**PROBLEM DETAILS**: If an entry holds a picture, leave that picture out. Give everything else again exactly.

**SUPPLIED DATA**:
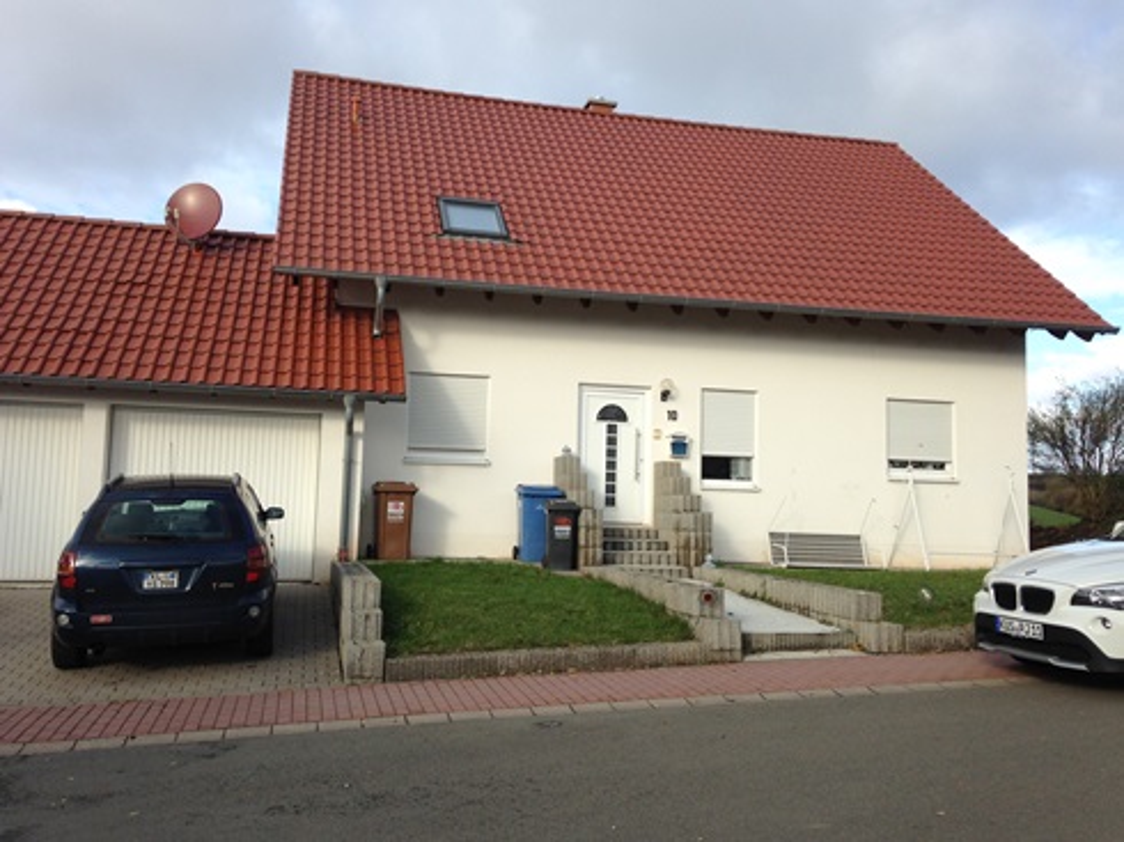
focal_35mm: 33
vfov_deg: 42.9
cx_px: 562
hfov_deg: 55.4
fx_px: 1071
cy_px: 421
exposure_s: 1/723
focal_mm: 4.12
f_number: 2.4
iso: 50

**FINAL ANSWER**:
focal_35mm: 33
vfov_deg: 42.9
cx_px: 562
hfov_deg: 55.4
fx_px: 1071
cy_px: 421
exposure_s: 1/723
focal_mm: 4.12
f_number: 2.4
iso: 50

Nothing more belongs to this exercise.